Was Universitäten tun können, damit Studierende am Ball bleiben
Den Kampf gegen den Lehrkräftemangel können die Universitäten sicherlich nicht alleine führen, und doch deuten die Ergebnisse der Studienabbruchgedanken von Lehramtsstudierenden auf Verbesserungspotential hin. Während Leistungsprobleme und mangelnde Motivation der Lehramtsstudierenden zwar nur bedingt von den Universitäten zu beeinflussen sind – sie können beispielsweise mehr Tutorien anbieten oder, je nach Umfang des Studiengangs, Motivationsschreiben zur Bedingung für einen Studienantritt machen –, ergeben sich hinsichtlich der Studienbedingungen durchaus Handlungsmöglichkeiten.
„Eine Mammutaufgabe im Lehramtsstudium ist sicherlich, dass Lehrveranstaltungen sowohl inhaltlich als auch zeitlich aufeinander abgestimmt sein sollten.“
Dr. Anna Hartl
Es scheint möglich, Studienabbruchgedanken von Lehramtsstudierenden zu reduzieren, wenn Studienprozesse generell besser aufeinander abgestimmt werden. Eine Mammutaufgabe im Lehramtsstudium ist sicherlich, dass Lehrveranstaltungen sowohl inhaltlich als auch zeitlich aufeinander abgestimmt sein sollten und ausreichend Plätze geschaffen werden müssen, damit das Studium prinzipiell in der Regelstudienzeit absolviert werden kann.

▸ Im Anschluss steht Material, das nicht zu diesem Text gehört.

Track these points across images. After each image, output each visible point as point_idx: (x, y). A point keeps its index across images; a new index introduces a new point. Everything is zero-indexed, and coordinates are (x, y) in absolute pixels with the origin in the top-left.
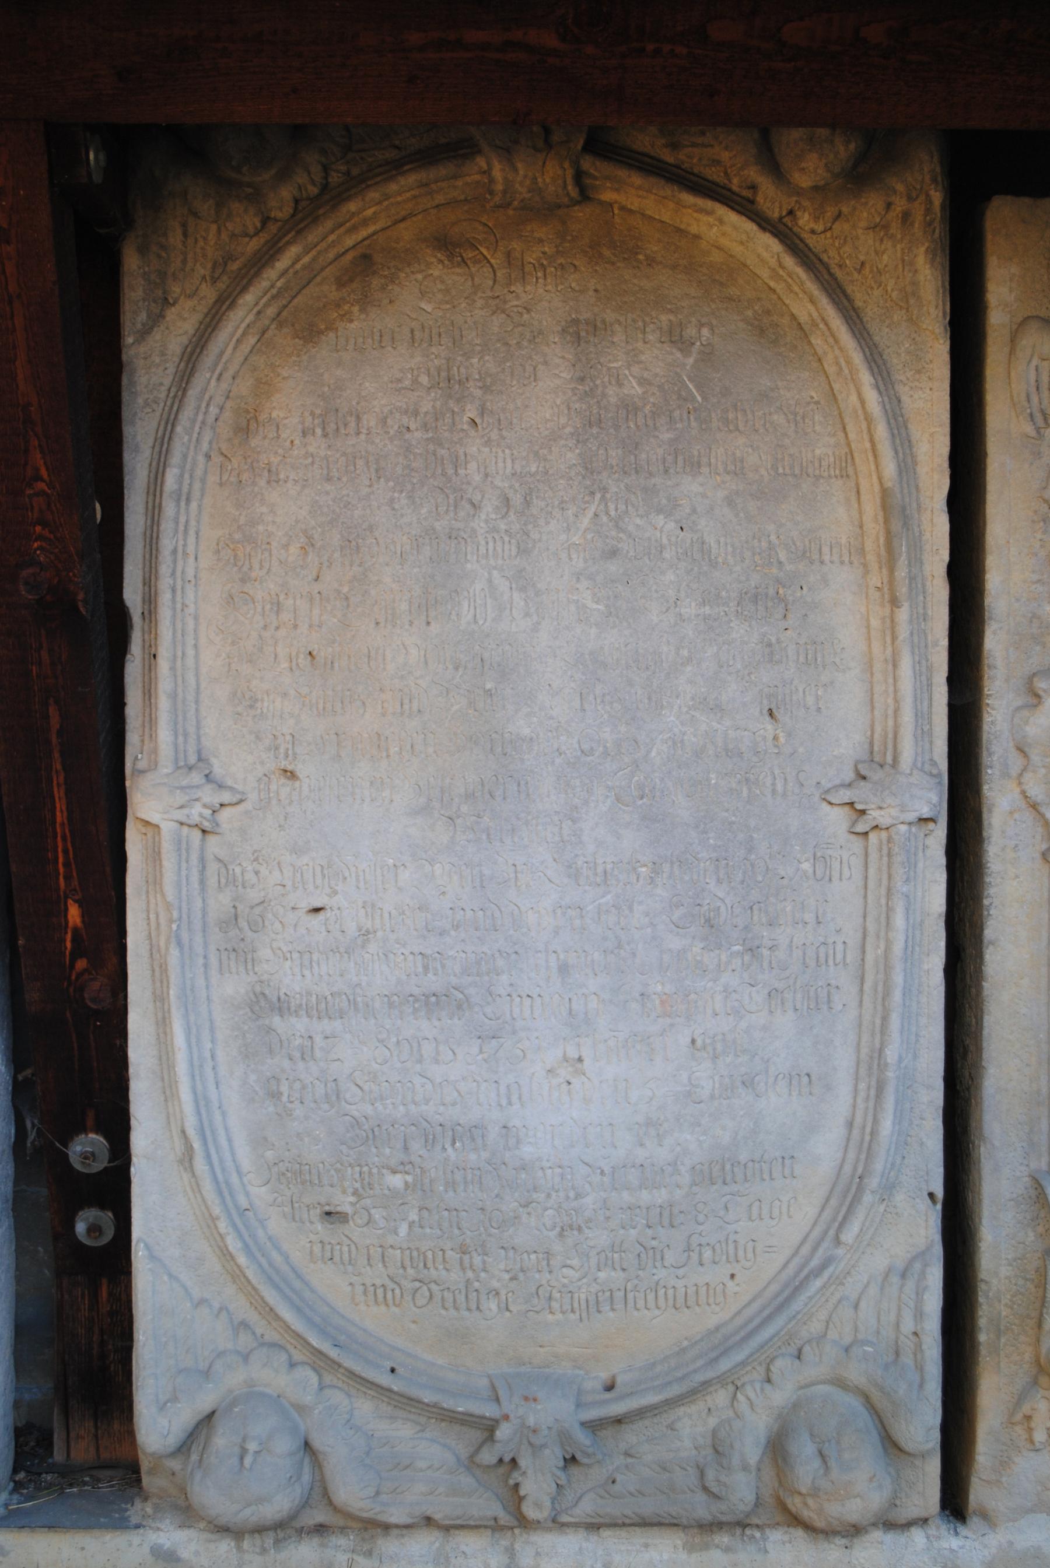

Dozenten und Dozentinnen könnten Studierende besser unterstützen
Eine bedeutende Rolle kommt in diesem Zusammenhang auch den Dozierenden zu. Während die Lehramtsstudierenden angaben, dass sie durchgehend gute emotionale Unterstützung durch ihre Mitstudierenden erfahren, zeigte sich, dass eine fehlende Unterstützung durch Dozierende häufig der Grund für ihre Studienabbruchgedanken sind. Dozierende müssen sich bewusst sein, dass sie maßgebliche Akteure in der Zusammenarbeit mit Studierenden sind, indem sie Lehrveranstaltungen und Modulabschlussprüfungen gestalten und in regelmäßigem Austausch mit den Studierenden stehen. Aber auch Seminare können so ausgerichtet sein, dass sie das Wohlbefinden der Studierenden steigern, zum Beispiel, indem sie die Zusammenarbeit zwischen Studierenden stärken, routinemäßig individuelles Feedback geben oder Strategien zum Meistern von Herausforderungen vermitteln. Informationen und Fristen müssen transparent kommuniziert, Beratungsangebote ausgebaut werden.
Mit Blick auf den kompletten Ausbildungsverlauf ist es wichtig, dass die verschiedenen Phasen ineinandergreifen und aufeinander abgestimmt sind. Bestrebungen in diese Richtung wurden in den letzten Jahren von der Qualitätsoffensive Lehrkräftebildung immer wieder vorgenommen. Deshalb sind Begriffe wie „Kohärenz“ oder „Lehrerausbildung aus einem Guss“ keine neuen, aber weiterhin aktuelle Forderungen.